1K small data samples are sufficient for the model to learn the structure; expanding to 3K significantly reduces over-refusal.
AltTrain is effective across R1 and S1 from 1.5B to 32B scales, suggesting strong transferability of structural signals.
Reasoning capability did not systematically decrease, and even improved in some backbones, indicating that safety structures and task solving do not need to be mutually sacrificed.

Highlights & Insights¶

The most valuable insight is that "safety failure comes from reasoning structure." This is deeper than saying models need more safety data and explains why explicit intent analysis prompts are insufficient.
AltTrain's design is lightweight and fits engineering practices. It converts a complex RL alignment problem into a fixed-format SFT, which is low-cost and easy to reproduce.
Retaining problem understanding is a nuanced step. Instead of crudely inserting safety judgments, the authors adapted the existing LRM structure to reduce distributional conflict.
The result that over-refusal drops with data scaling is important, indicating that the main issue with small-data structural training is coverage rather than the structure itself being inherently over-conservative.

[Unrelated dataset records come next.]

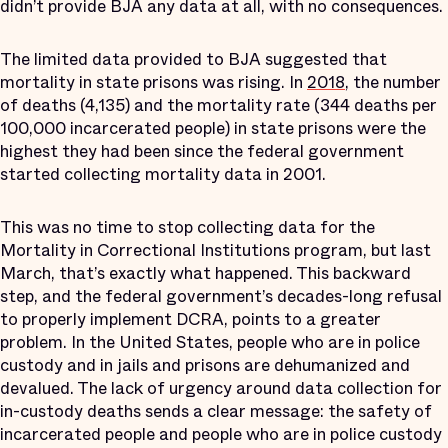
didn’t provide BJA any data at all, with no consequences.
The limited data provided to BJA suggested that
mortality in state prisons was rising. In
2018
, the number
of deaths (4,135) and the mortality rate (344 deaths per
100,000 incarcerated people) in state prisons were the
highest they had been since the federal government
started collecting mortality data in 2001.
This was no time to stop collecting data for the
Mortality in Correctional Institutions program, but last
March, that’s exactly what happened. This backward
step, and the federal government’s decades-long refusal
to properly implement DCRA, points to a greater
problem. In the United States, people who are in police
custody and in jails and prisons are dehumanized and
devalued. The lack of urgency around data collection for
in-custody deaths sends a clear message: the safety of
incarcerated people and people who are in police custody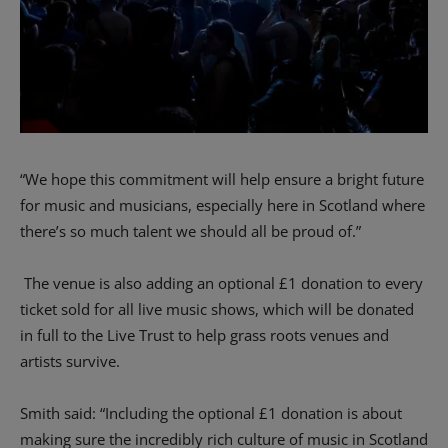
“We hope this commitment will help ensure a bright future
for music and musicians, especially here in Scotland where
there’s so much talent we should all be proud of.”
The venue is also adding an optional £1 donation to every
ticket sold for all live music shows, which will be donated
in full to the Live Trust to help grass roots venues and
artists survive.
Smith said: “Including the optional £1 donation is about
making sure the incredibly rich culture of music in Scotland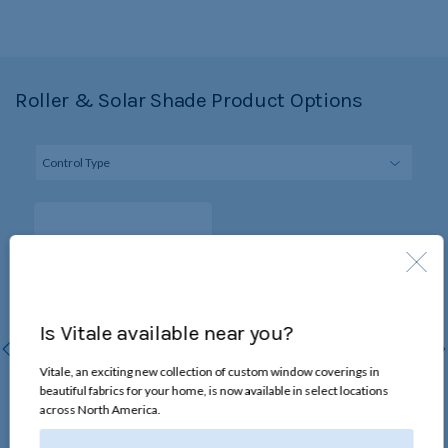
Roller & Solar Shade Product Options
Is Vitale available near you?
Vitale, an exciting new collection of custom window coverings in
beautiful fabrics for your home, is now available in select locations
Continuous-Loop Lift
across North America.
Chain loop raises and lowers
the shade without changing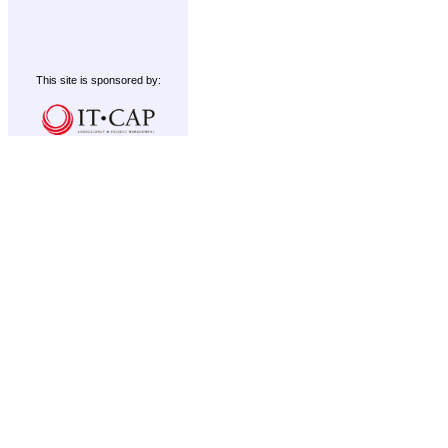
This site is sponsored by: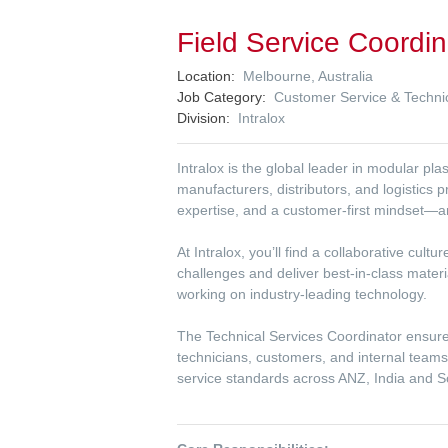
Field Service Coordi
Location
Melbourne, Australia
Job Category
Customer Service & Techni
Division
Intralox
Intralox is the global leader in modular p
manufacturers, distributors, and logistics 
expertise, and a customer-first mindset—a
At Intralox, you’ll find a collaborative cu
challenges and deliver best-in-class mater
working on industry-leading technology.
The Technical Services Coordinator ensur
technicians, customers, and internal team
service standards across ANZ, India and S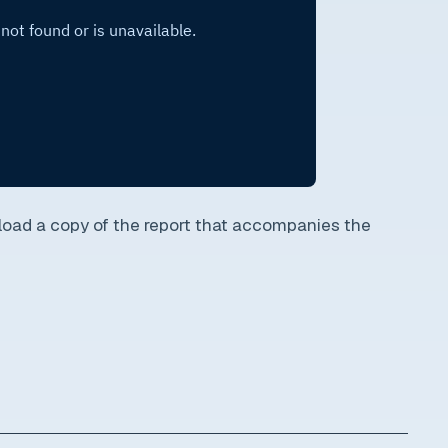
oad a copy of the report that accompanies the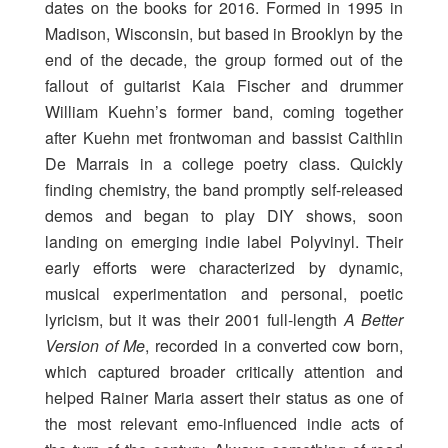
dates on the books for 2016. Formed in 1995 in
Madison, Wisconsin, but based in Brooklyn by the
end of the decade, the group formed out of the
fallout of guitarist Kaia Fischer and drummer
William Kuehn’s former band, coming together
after Kuehn met frontwoman and bassist Caithlin
De Marrais in a college poetry class. Quickly
finding chemistry, the band promptly self-released
demos and began to play DIY shows, soon
landing on emerging indie label Polyvinyl. Their
early efforts were characterized by dynamic,
musical experimentation and personal, poetic
lyricism, but it was their 2001 full-length
A Better
Version of Me
, recorded in a converted cow born,
which captured broader critically attention and
helped Rainer Maria assert their status as one of
the most relevant emo-influenced indie acts of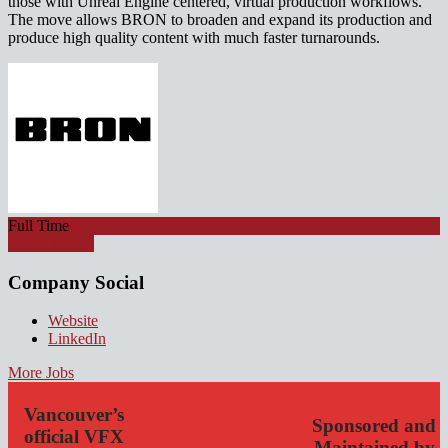
those with Unreal Engine centered, virtual production workflows.
The move allows BRON to broaden and expand its production and
produce high quality content with much faster turnarounds.
Full Time
Apply for job
Company Social
Website
LinkedIn
More Jobs
Vancouver’s
Sponsored and
official VFX
Maintained by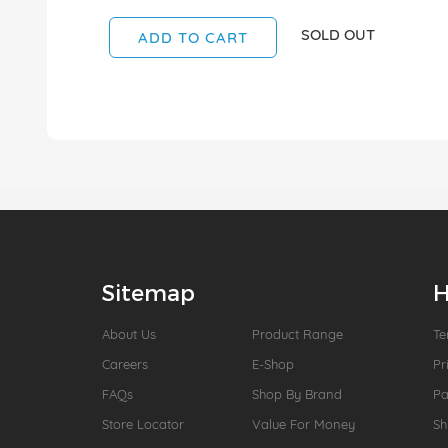
SOLD OUT
ADD TO CART
Sitemap
H
About Us
Product Range
Te
Careers
E-Shop
Pr
FAQs
Shop By Brand
P
Store Locator
Value For Money
Sh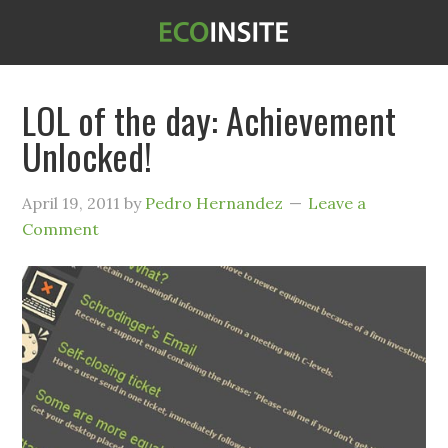
LOL of the day: Achievement
Unlocked!
April 19, 2011
by
Pedro Hernandez
Leave a
Comment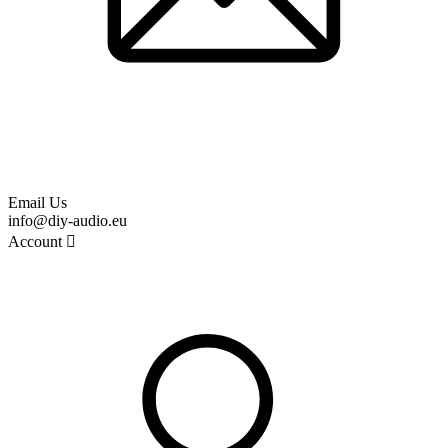
Email Us
info@diy-audio.eu
Account
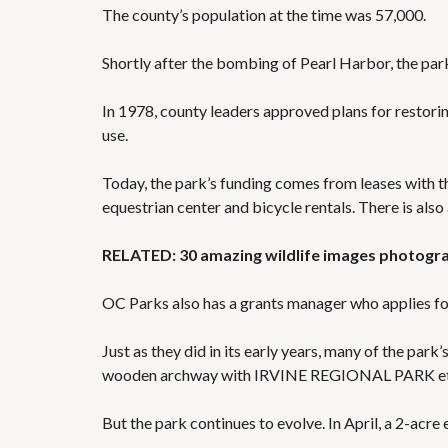
The county’s population at the time was 57,000.
Shortly after the bombing of Pearl Harbor, the park
In 1978, county leaders approved plans for restorin
use.
Today, the park’s funding comes from leases with the
equestrian center and bicycle rentals. There is also
RELATED: 30 amazing wildlife images photogra
OC Parks also has a grants manager who applies for 
Just as they did in its early years, many of the park’
wooden archway with IRVINE REGIONAL PARK etc
But the park continues to evolve. In April, a 2-acre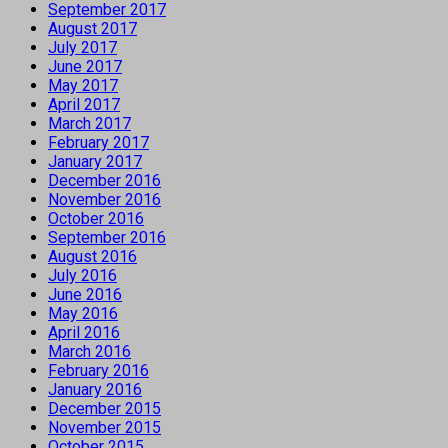
September 2017
August 2017
July 2017
June 2017
May 2017
April 2017
March 2017
February 2017
January 2017
December 2016
November 2016
October 2016
September 2016
August 2016
July 2016
June 2016
May 2016
April 2016
March 2016
February 2016
January 2016
December 2015
November 2015
October 2015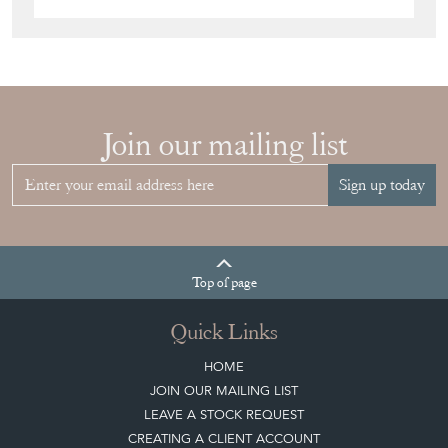
Join our mailing list
Sign up today
Top
of page
Quick Links
HOME
JOIN OUR MAILING LIST
LEAVE A STOCK REQUEST
CREATING A CLIENT ACCOUNT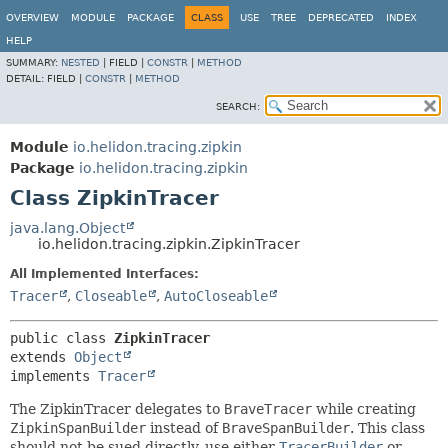
OVERVIEW
MODULE
PACKAGE
CLASS
USE
TREE
DEPRECATED
INDEX
HELP
SUMMARY:
NESTED
|
FIELD |
CONSTR
|
METHOD
DETAIL:
FIELD |
CONSTR
|
METHOD
SEARCH:
Module
io.helidon.tracing.zipkin
Package
io.helidon.tracing.zipkin
Class ZipkinTracer
java.lang.Object
io.helidon.tracing.zipkin.ZipkinTracer
All Implemented Interfaces:
Tracer
,
Closeable
,
AutoCloseable
public class 
ZipkinTracer
extends 
Object
implements 
Tracer
The ZipkinTracer delegates to
BraveTracer
while creating
ZipkinSpanBuilder
instead of
BraveSpanBuilder
. This class
should not be sued directly, use either
TracerBuilder
or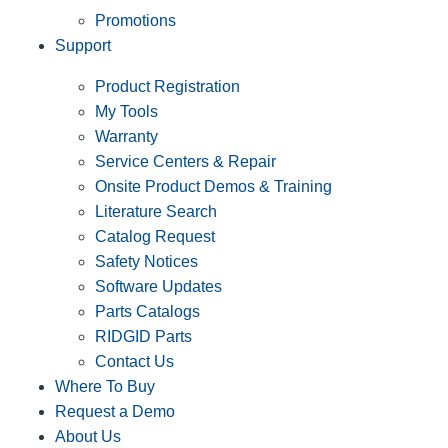
Promotions
Support
Product Registration
My Tools
Warranty
Service Centers & Repair
Onsite Product Demos & Training
Literature Search
Catalog Request
Safety Notices
Software Updates
Parts Catalogs
RIDGID Parts
Contact Us
Where To Buy
Request a Demo
About Us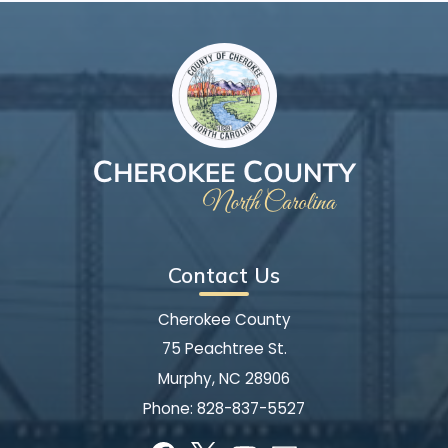
Contact Us
Cherokee County
75 Peachtree St.
Murphy, NC 28906
Phone:
828-837-5527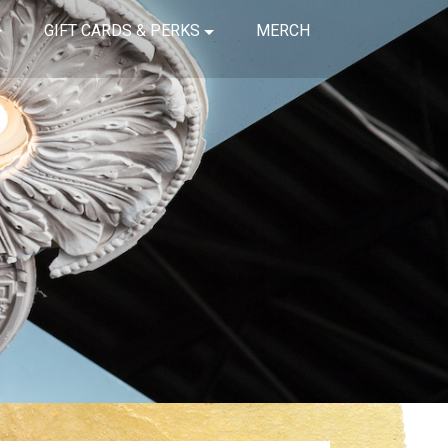
GIFT CARDS & PERKS
MERCH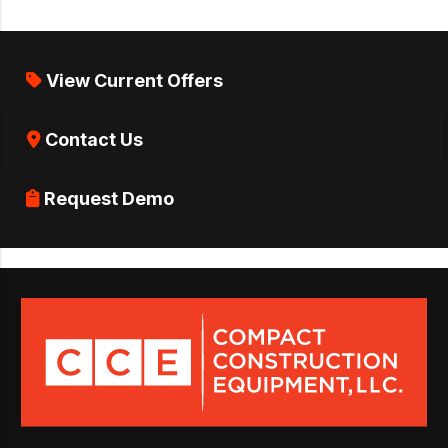
View Current Offers
Contact Us
Request Demo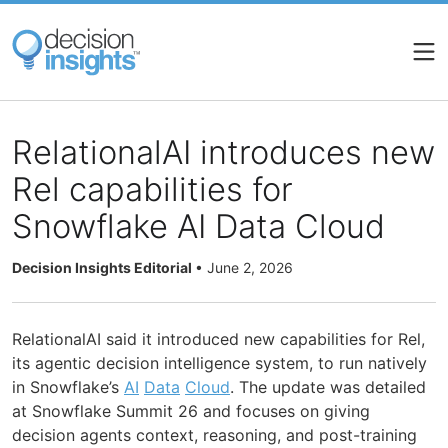
Skip
to
main
content
RelationalAI introduces new
Rel capabilities for
Snowflake AI Data Cloud
Decision Insights Editorial
•
June 2, 2026
RelationalAI said it introduced new capabilities for Rel,
its agentic decision intelligence system, to run natively
in Snowflake’s
AI
Data
Cloud
. The update was detailed
at Snowflake Summit 26 and focuses on giving
decision agents context, reasoning, and post-training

Limitations & Future Work¶

This paper only discusses text-based LRMs; whether reasoning structures can transfer to multimodal reasoning models remains an open question.
It is unclear how AltTrain would be adopted for models using continuous space CoT, implicit reasoning, or those that do not expose reasoning tokens.
AltTrain relies on the construction and labeling of harmful/benign samples; sample distribution affects the balance of over-refusal and missed detections.
While evaluations covered standard red-teaming and multi-turn attacks, risks in real deployment—such as strategic induction, long-context memory, and tool-calling—require further verification.
Sensitive content filtering is needed before data release; subsequent reproduction may be affected by data access policies.

vs SafeChain: SafeChain uses filtered R1 trajectories for training but retains the original problem-solving structure, making it difficult to address the root cause. AltTrain changes the structure directly.
vs Intention Analysis: IA uses prompts to have the model analyze intent, but does not necessarily change internal reasoning inertia. AltTrain solidifies intent analysis into the trajectory structure via SFT.
vs DirectRefusal / STAR-1: These methods reduce risk but prone to increasing over-refusal or damaging reasoning. AltTrain is more balanced via conditional reasoning.
Insight: For alignment of reasoning models, one might need to shift from "what answers to reward" to "what reasoning processes to train."

Rating¶

Novelty: ⭐⭐⭐⭐⭐ Explains LRM safety failure from reasoning structure; clear perspective with experimental support.
Experimental Thoroughness: ⭐⭐⭐⭐☆ Covers multiple backbones, scales, tasks, and ablations; could be extended to more realistic deployment agent scenarios.
Writing Quality: ⭐⭐⭐⭐☆ Method is concise, and tables are persuasive; the main table is large and requires patient comparison.
Value: ⭐⭐⭐⭐⭐ Provides direct inspiration for LRM safety alignment, low-cost post-training, and reasoning process design.